Plug-In Supply, Inc unveiled its PbA10 Conversion System last week at the Plug-in 2008 conference in San Jose. The PbA10 Conversion System, based on the CalCars Open Source design, turns a standard 2004-2008 model year Prius into a Plug-in Hybrid Electric Vehicle (PHEV) with an all-electric range of 10-15 miles and improved average mileage of up to 100 miles per gallon (plus 1 cent/mile of electricity).

The conversion system uses a 5 kWh pack comprising new extended life lead-acid batteries (more than 800 cycles) for better battery longevity than was previously available.  The system is designed to permit an upgrade to lithium iron phosphate batteries with an all electric range of 15-20 miles as costs for these longer range batteries decline.

The PbA PHEV Assembly is a complete, tested, and ready to install pack. It provides access to the spare tire and contains 20 PbA20-12 lead-acid batteries, plus all high voltage components and control electronics in a strong welded steel enclosure.

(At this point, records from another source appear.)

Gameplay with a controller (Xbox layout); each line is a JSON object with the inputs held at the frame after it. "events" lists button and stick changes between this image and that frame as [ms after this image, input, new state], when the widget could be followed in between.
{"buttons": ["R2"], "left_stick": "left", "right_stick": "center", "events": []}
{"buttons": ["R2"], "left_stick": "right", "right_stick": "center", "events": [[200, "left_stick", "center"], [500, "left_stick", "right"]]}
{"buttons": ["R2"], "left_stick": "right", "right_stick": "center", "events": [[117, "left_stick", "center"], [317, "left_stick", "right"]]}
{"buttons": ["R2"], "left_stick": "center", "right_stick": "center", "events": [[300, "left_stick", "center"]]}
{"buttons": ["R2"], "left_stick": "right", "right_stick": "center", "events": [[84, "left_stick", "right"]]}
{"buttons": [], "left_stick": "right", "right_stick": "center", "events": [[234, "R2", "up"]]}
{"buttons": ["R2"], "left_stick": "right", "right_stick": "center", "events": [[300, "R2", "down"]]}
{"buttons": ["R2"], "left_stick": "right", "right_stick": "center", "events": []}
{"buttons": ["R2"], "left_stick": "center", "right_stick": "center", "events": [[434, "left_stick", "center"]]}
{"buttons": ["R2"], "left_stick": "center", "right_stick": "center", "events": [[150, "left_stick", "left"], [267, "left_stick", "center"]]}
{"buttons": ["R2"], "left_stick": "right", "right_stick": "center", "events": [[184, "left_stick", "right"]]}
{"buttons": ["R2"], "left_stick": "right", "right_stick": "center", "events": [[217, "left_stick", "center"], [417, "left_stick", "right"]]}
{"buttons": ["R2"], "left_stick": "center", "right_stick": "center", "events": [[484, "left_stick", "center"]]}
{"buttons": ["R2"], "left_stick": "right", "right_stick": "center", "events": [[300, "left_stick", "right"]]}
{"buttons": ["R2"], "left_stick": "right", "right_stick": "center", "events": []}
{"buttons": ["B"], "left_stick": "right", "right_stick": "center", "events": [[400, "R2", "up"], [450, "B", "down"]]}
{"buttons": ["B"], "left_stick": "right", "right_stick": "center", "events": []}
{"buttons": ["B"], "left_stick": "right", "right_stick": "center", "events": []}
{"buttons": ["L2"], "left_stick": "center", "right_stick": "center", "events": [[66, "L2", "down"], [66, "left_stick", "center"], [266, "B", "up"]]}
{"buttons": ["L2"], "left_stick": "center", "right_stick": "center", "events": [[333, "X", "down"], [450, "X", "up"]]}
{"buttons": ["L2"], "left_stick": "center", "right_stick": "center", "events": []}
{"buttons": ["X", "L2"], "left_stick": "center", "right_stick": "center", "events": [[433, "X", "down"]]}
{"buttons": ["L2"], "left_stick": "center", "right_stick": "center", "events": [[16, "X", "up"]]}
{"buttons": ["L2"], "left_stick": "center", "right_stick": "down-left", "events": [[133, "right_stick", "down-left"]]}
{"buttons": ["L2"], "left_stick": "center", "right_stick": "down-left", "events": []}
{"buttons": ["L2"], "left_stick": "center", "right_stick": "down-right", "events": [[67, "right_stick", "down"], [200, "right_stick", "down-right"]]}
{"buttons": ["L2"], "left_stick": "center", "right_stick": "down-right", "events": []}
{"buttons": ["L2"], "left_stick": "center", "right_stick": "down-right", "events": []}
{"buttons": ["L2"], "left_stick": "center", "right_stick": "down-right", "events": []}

Expected battery life for the PbA system is about 2 years. The weight of the PbA system is 360 lb (163 kg), compared to 150 lb (68 kg) for the lithium-ion system.

Maximum speed in all-electric mode is 52 mph.

Plug-in Supply is currently working on a PSI Lithium Ion Phosphate Prius+ conversion, featuring the latest batteries from Phoenix Silicon International (PSI). The chassis will provide access to the spare tire and is expected to provide 16 miles of EV mode operation and last the life of the car.

Converting the Prius to a plug-in has been a popular topic since Ron Gremban, CalCars Technical Lead, was the first to convert his Prius in 2004.  Since then, about two hundred cars have been converted in what was formerly a slow and complicated process.

By refining the design for manufacturing, Plug-In Supply’s Conversion System reduced the conversion time from several weeks to just one day in 2007.  Further improvements in design have reduced the cost and complexity while improving reliability and battery longevity.

Plug-In Supply Inc. is a Petaluma, California-based supplier of Conversion Systems and components serving the Hybrid Electric Vehicle (HEV) and Plug-in Hybrid Electric Vehicle (PHEV) aftermarket. Plug-In Supply Inc. is operated by Robb Protheroe, an engineer and long time proponent of electrically powered vehicles.

July 29, 2008 in Conversions, Plug-ins | Permalink | Comments (42) | TrackBack (0)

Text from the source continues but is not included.